* [STATED EXERCISE] Copy out the records below word for word, starting with the record that contains "line at (417, 71)" and continuing through the record that contains "line at (459, 926): dashed -> solid".
──────── PROVIDED MATERIAL
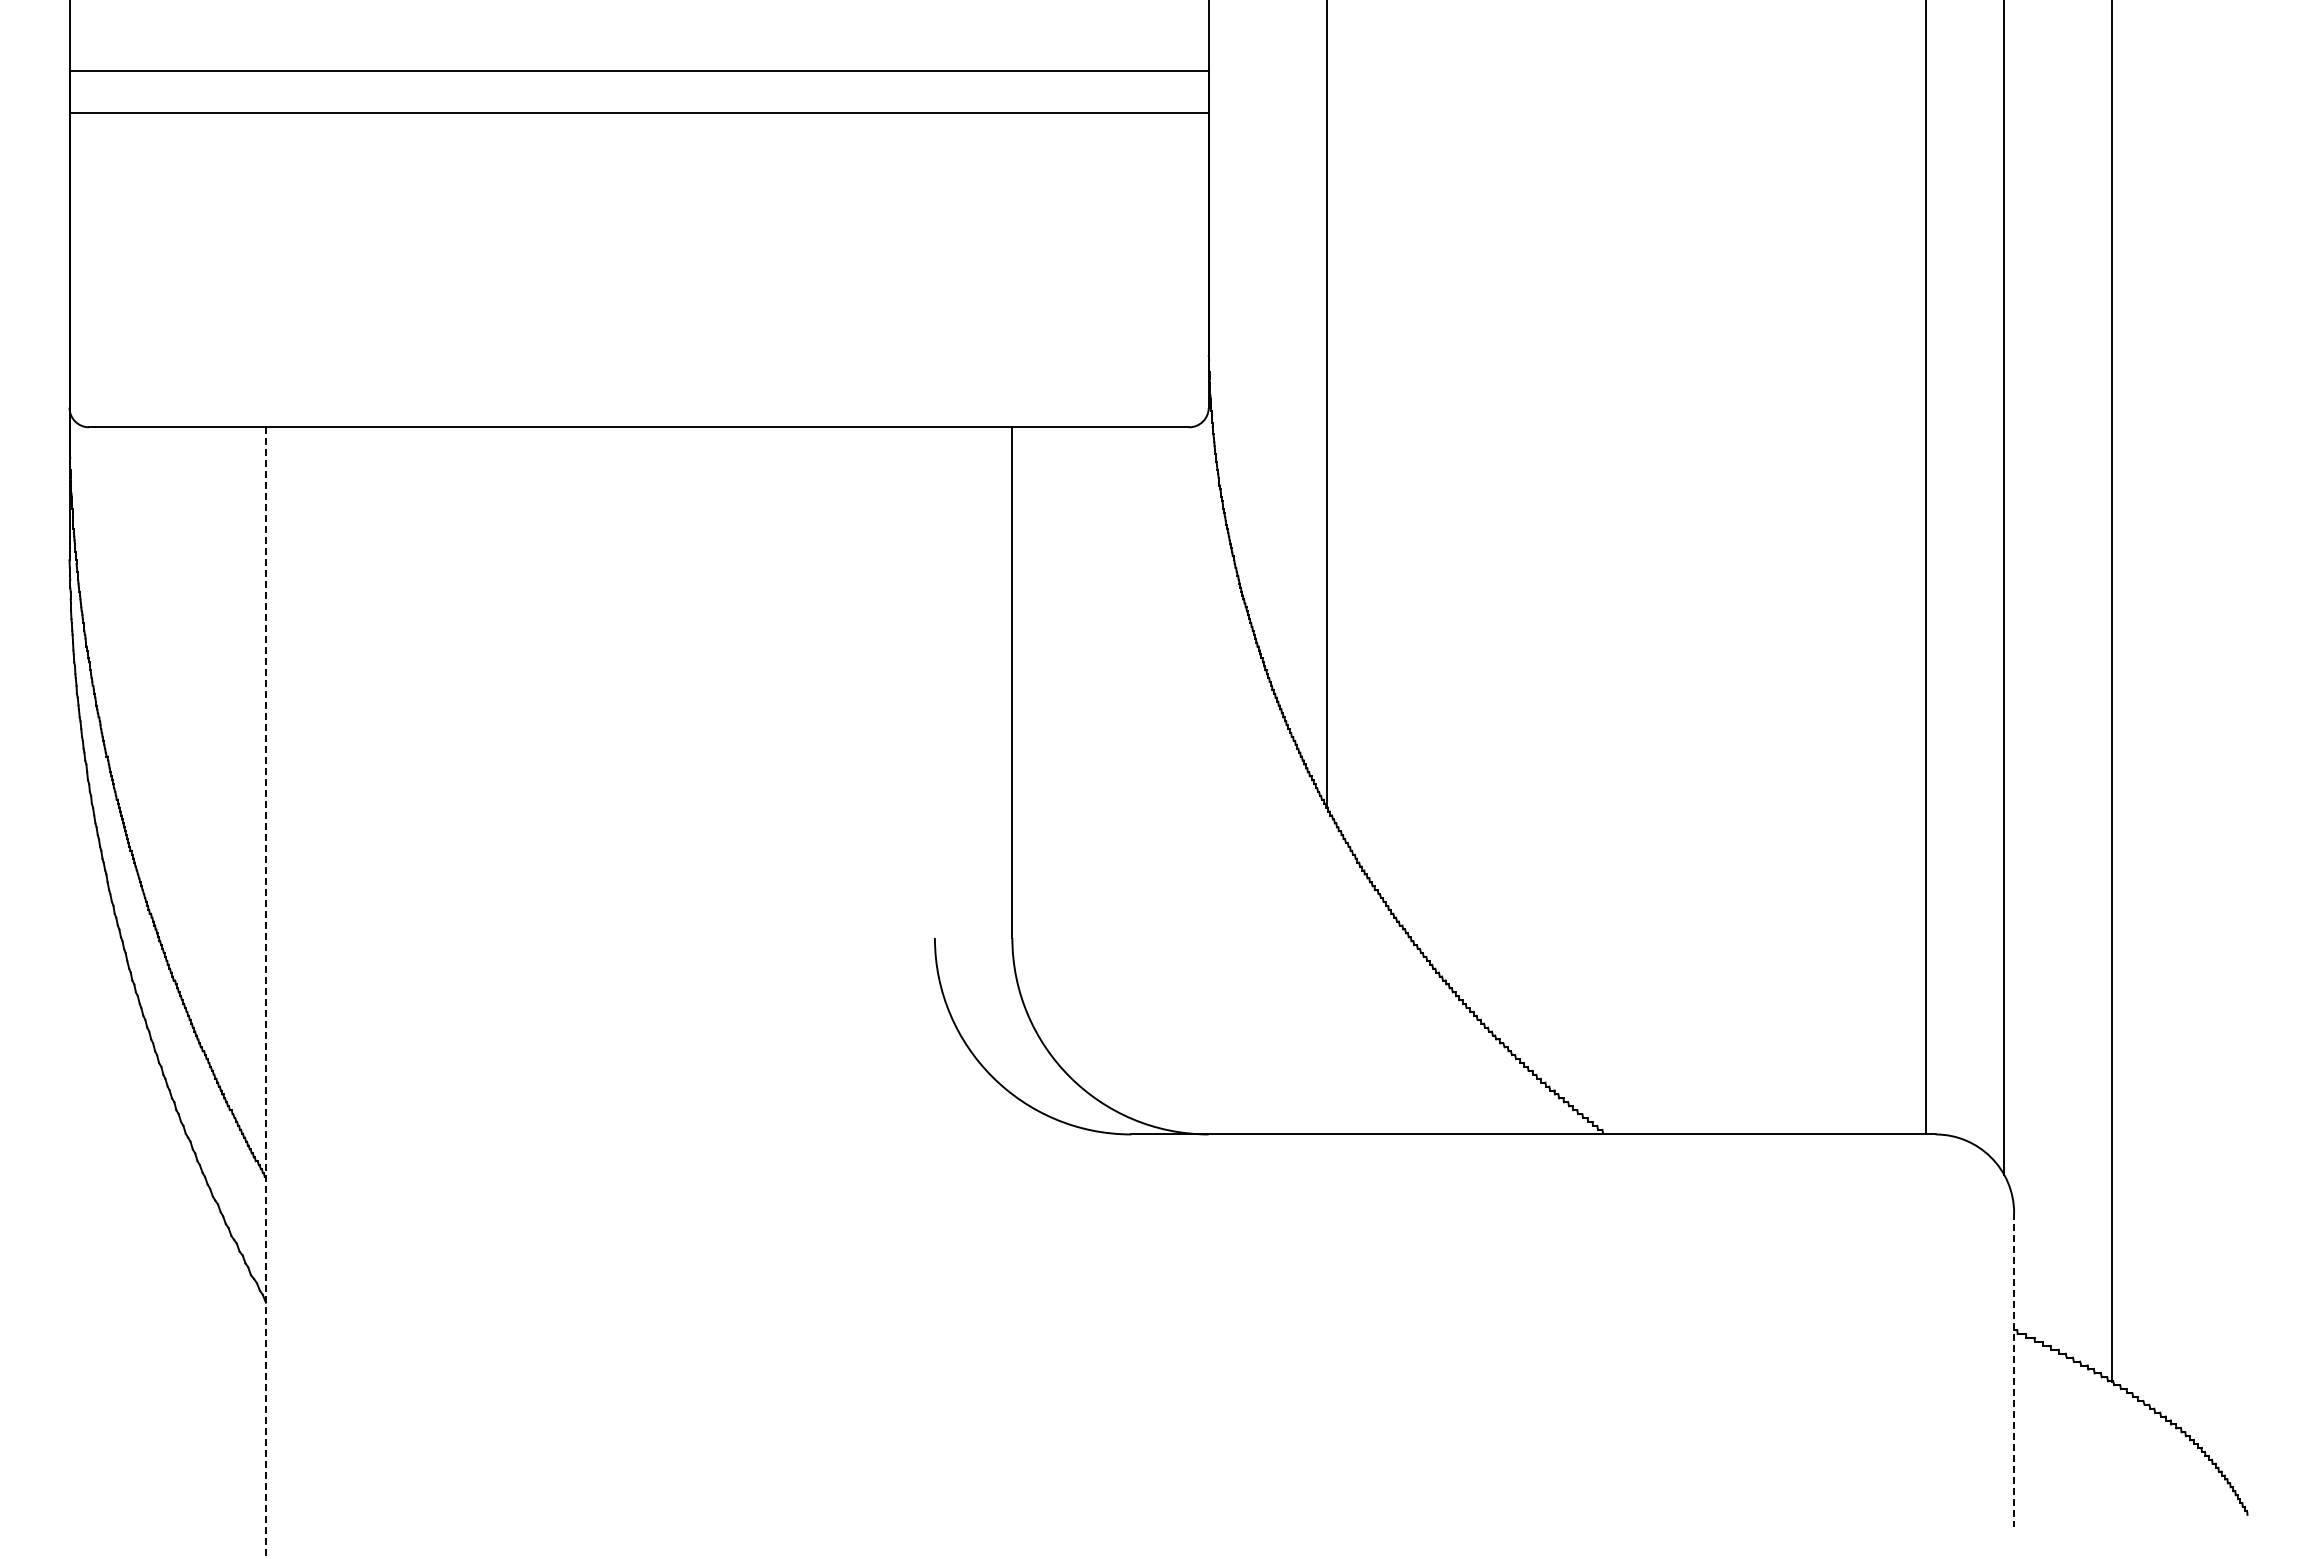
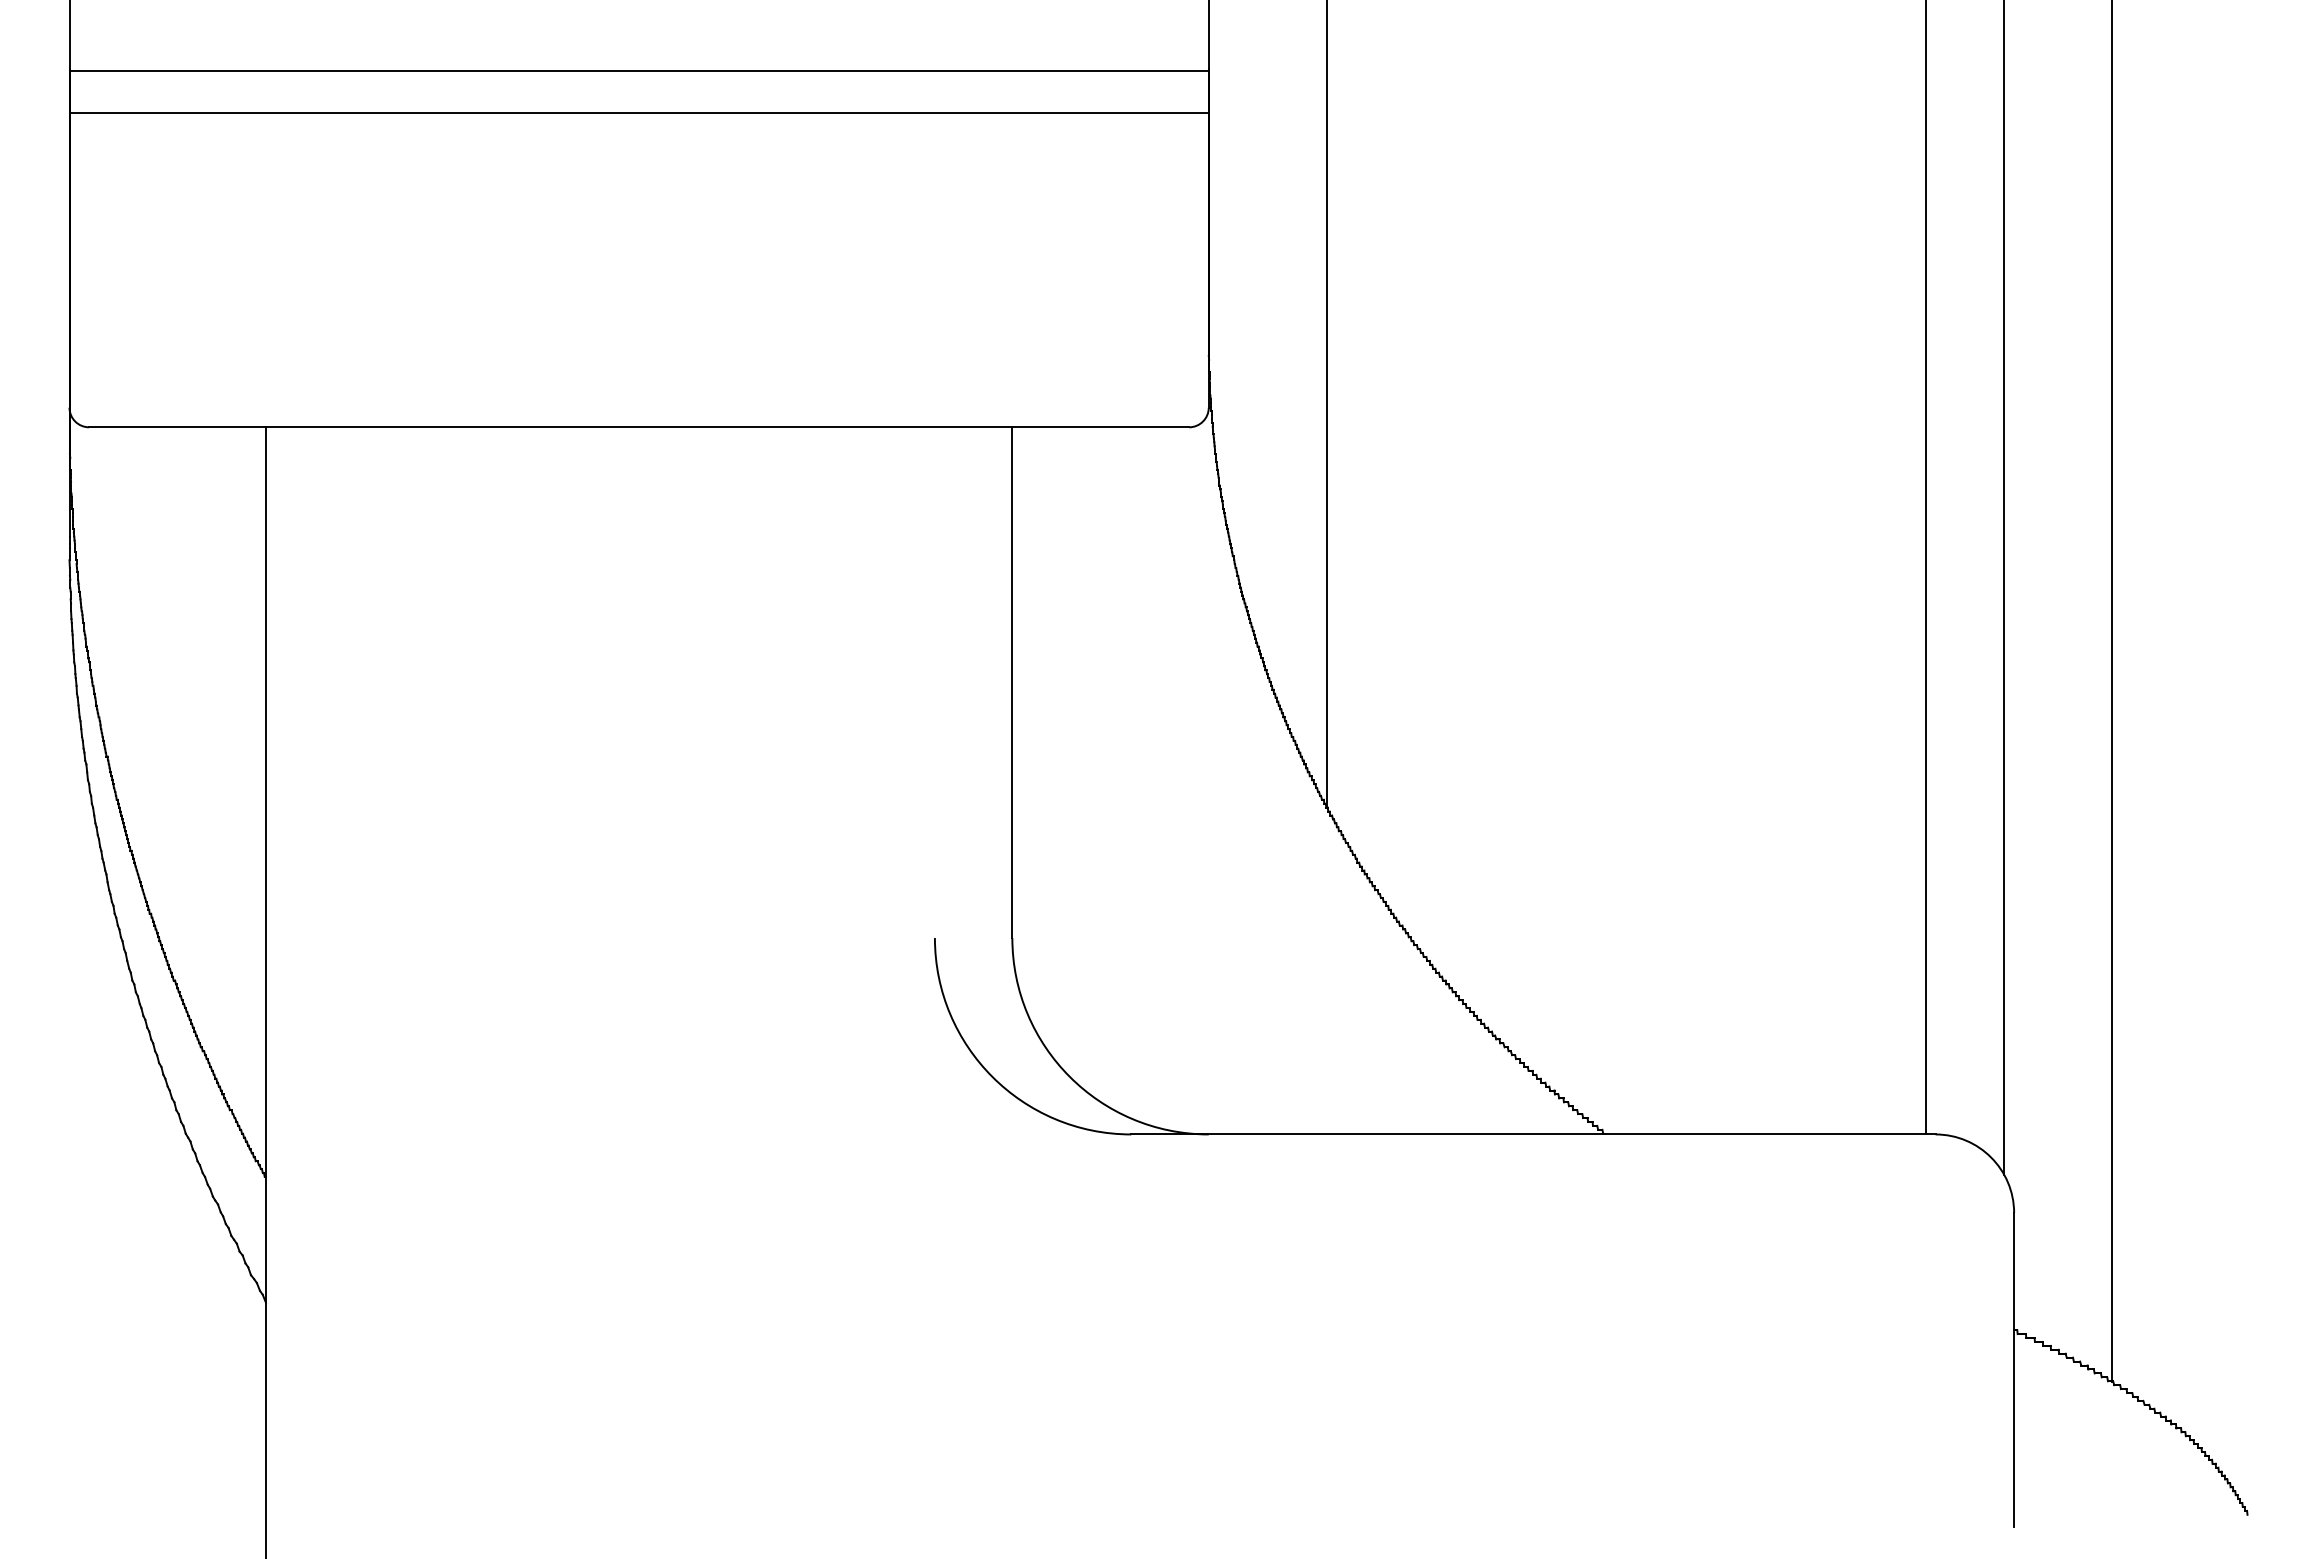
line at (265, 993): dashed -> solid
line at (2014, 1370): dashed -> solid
────────────────
──────── PROVIDED MATERIAL
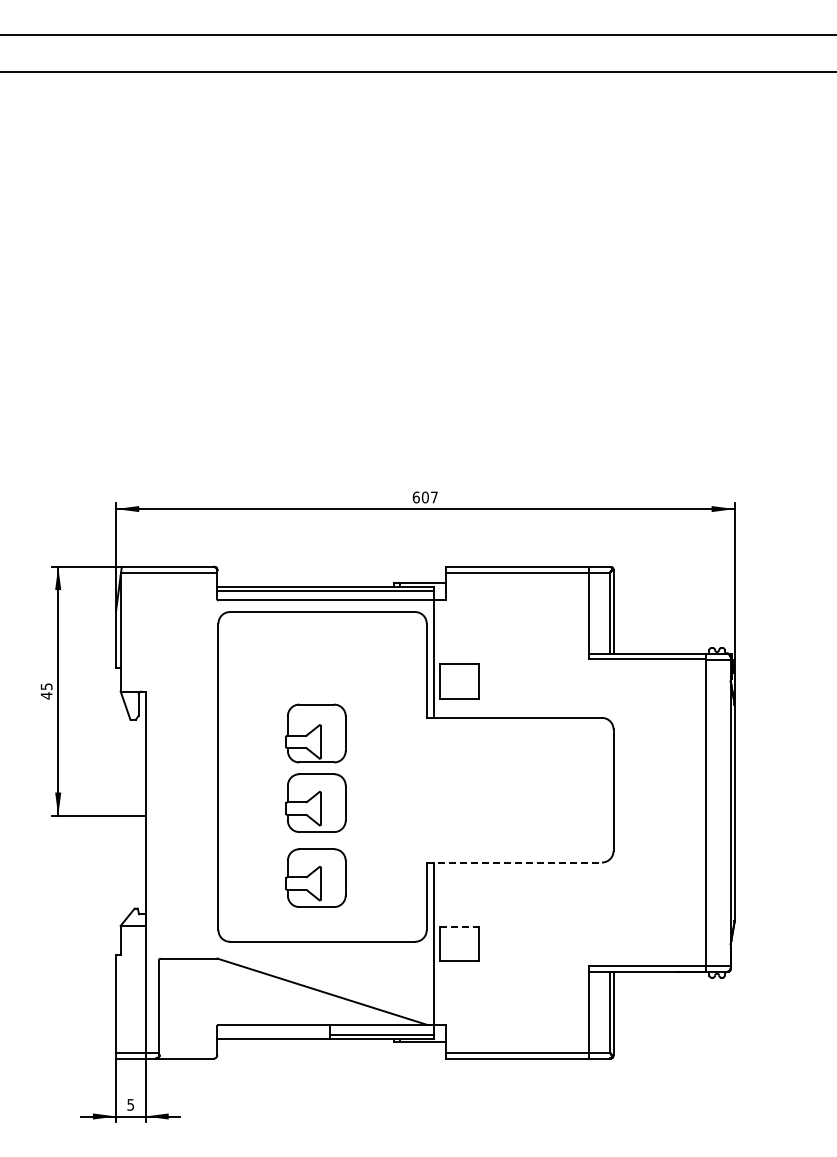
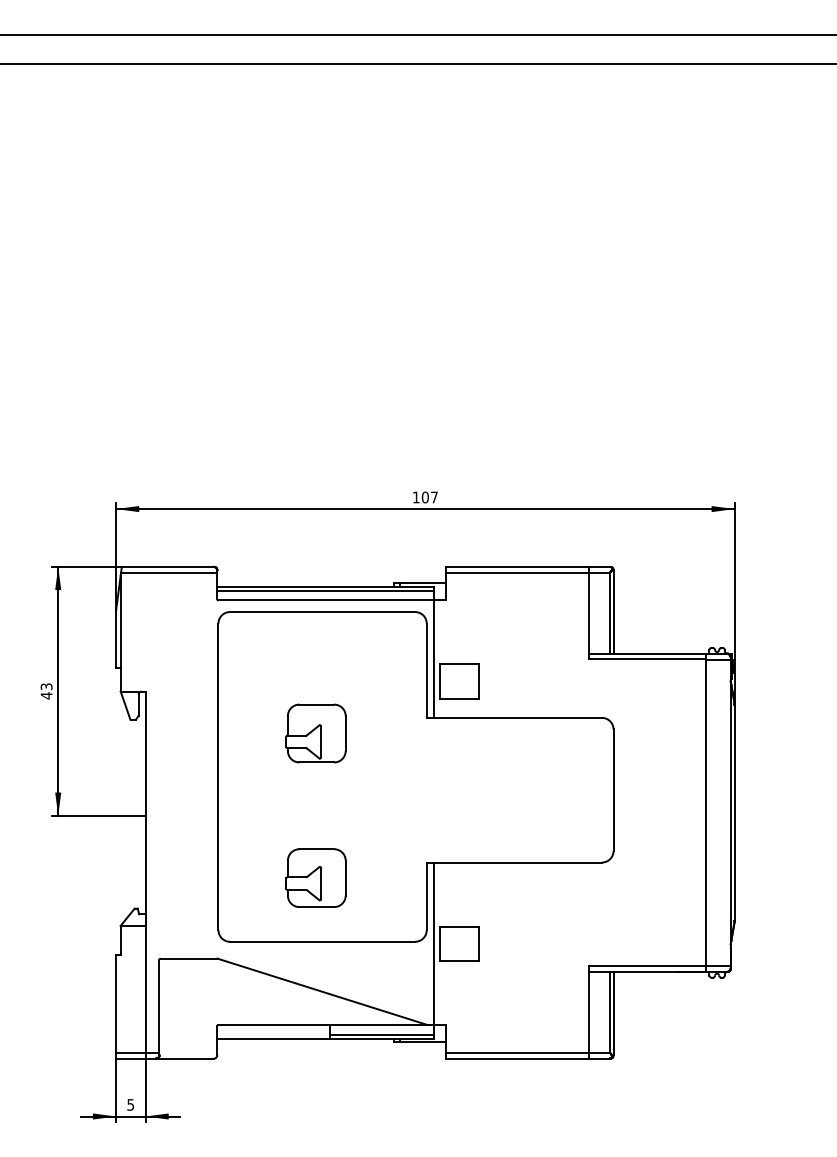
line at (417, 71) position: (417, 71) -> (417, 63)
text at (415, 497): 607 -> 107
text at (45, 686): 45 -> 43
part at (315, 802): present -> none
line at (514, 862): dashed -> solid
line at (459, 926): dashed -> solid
────────────────
* [RESPONSE TO THE TASK]
line at (417, 71) position: (417, 71) -> (417, 63)
text at (415, 497): 607 -> 107
text at (45, 686): 45 -> 43
part at (315, 802): present -> none
line at (514, 862): dashed -> solid
line at (459, 926): dashed -> solid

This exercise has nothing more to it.